Connected by cancer and tattoos

Not only are our three Super Survivors connected by breast cancer, but each have a tattoo, that for them, symbolises their individual survivorship.

Connected by cancer and tattoos

Kathy Phillips (61) is married and lives with her husband in Edenvale, JHB. They have two adult daughters and two grandchildren.

Ever since Kathy’s mother passed on, in the late 80s, due to the spread of breast cancer, Kathy went for annual check-ups. “It was a waiting game, each time I went, it was nerve-wracking because I knew it was going to happen some day,” she explained. She had two benign lumps removed, while under the care of the late Mr Luke.

After he passed on, she moved to Dr Ritz at the Bone and Breast Clinic in Illovo; another lump was found but it was calcification. A second lump was found a few years later; it was thought that the calcification had spread, but after a close watch over a period of time, a distinct change was noticed in November 2012. Testing was done, but this time the result came back positive and Kathy was diagnosed with duct cancer. Harsh reality had hit; it had finally happened.

It was advised that Kathy has a right mastectomy, but knowing she was a high risk, she opted to have a double mastectomy. Her thought process was, “Why play around?” During surgery, in December, another small cancerous lump was found in the same breast.

Kathy had immediate breast reconstruction (done immediately after the mastectomy). Nipple reconstruction on the right was done at a later stage, but unfortunately didn’t take. “I think it was due to my healing process…it had to be done twice. It is not a pretty sight to look at,” Kathy noted. Half of the original nipple on the left was taken for biopsy, and according to Kathy, it has since regrown and looks like     a normal nipple.

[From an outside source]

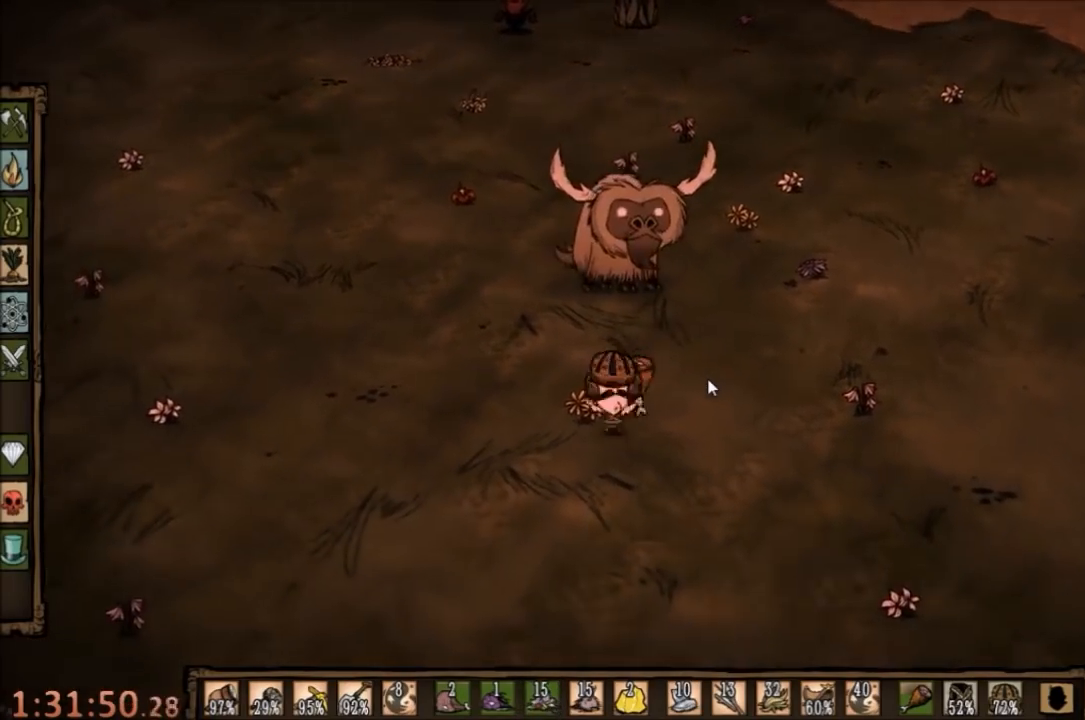
{"keys": ["d"], "mouse": [], "events": [[67, "f", "up"], [334, "d", "down"]]}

It was for this very reason – her right nipple’s unattractive appearance – that she decided to get a breast tattoo. “I wanted to make something that was ugly, pretty; it deters you from the nipple and the scaring,” Kathy explained.

Kathy chose Japanese cherry blossoms as they are seen as a symbol of life and were often used as a way to say, “Life is short, live every second as if it is your last.” It reminds her of the love and support shown by her family, colleagues and her medical team. Kathy got the tattoo in September 2014, while on holiday with her two daughters; both of them also got tattoos. She wanted it to be small, but the tattoo artist from WildFire Tattoos, in Cape Town, convinced her to have a bigger one.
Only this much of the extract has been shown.